"Kernet dan sopir angkot."
Demikian Mas Tasch-nama panggilanku untuk sang penulis buku ini-menyebut dirinya di Kompasiana dulu. Seniman serba bisa ini tentu saja bukan sedang merendahkan diri apalagi merendahkan profesi. Beliau menyebut dirinya 'kernet' dan 'supir angkot' tanpa tendensi apa pun.
Jadi, mengapa judul buku ini Prosa Kopi Esai dari Pinggiran?
Kalau Pembaca yang Budiman pernah mengikuti kisah perjalanan Teater Koma tempat beliau ditempa dan menempa karsa, mungkin kalian bisa paham, bahwa yang disebut pinggiran itu tak selalu berada di pinggir. Bisa berada di tengah.
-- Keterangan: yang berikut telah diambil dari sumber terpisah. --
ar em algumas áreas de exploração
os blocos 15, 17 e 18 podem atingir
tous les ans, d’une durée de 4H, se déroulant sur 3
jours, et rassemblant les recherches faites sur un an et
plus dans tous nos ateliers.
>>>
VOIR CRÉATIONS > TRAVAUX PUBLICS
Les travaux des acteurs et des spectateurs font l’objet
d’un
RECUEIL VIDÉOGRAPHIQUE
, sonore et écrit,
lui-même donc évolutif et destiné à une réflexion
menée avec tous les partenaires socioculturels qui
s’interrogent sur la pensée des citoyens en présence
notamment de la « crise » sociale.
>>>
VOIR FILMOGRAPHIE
Bahkan di puncak.
Dulu musik dangdut dihinadinakan. Musik pinggiran kampungan. Kini diperlombakan sampai tingkat ASEAN dan menembus pasar antarbangsa. Seni grafiti yang dulu tak lebih dari ulah vandalisme anarkis, kini sejajar dengan mural Romawi. Dan meski mungkin dicap kriminal, tapi sebagai seni berkelas. Contohnya Banksy.
Jadi, apa makna pinggiran? Pinggiran itu keliling terpanjang dari suatu bidang. Yang mengepung wilayah yang dipetakan. Tanpa pinggiran, tak ada batas. Isi tercerai berai.
Aku tidak ingin seni dipetak-petak, terkungkung dalam garis demarkasi yang ditetapkan pasar. Jika Pembaca yang Budiman bertanya bagaimana sebagai redaktur penerbit menentukan isi buku ini dimasukkan ke dalam genre apa, jawabanku: "Aku yang meng-kurasi buku ini. Tak peduli genrenya apa."
Untuk Pembaca Budiman ketahui, aku bilang ke Mas Tasch: "Mas Tasch tulis, aku yang terbitkan."
Isi buku ini adalah jus herbal yang menguatkan imun nasionalisme terhadap serangan virus globalisasi. Yang berbeda dengan junk food yang kita santap setiap hari.
Aku tahu Mas Tasch bukan kernet atau sopir angkot. Namun aku tidak berkeinginan membantah. Kita berhak menjadi siapa yang kita mau selama itu membawa manfaat.
Termasuk jadi tukang bakso menantu petinggi partai yang mengaku partai orang pinggiran. (Ini satire).
Jadi, di mana pinggiran seni? Hati Anda, Pembaca Budiman, yang menentukan.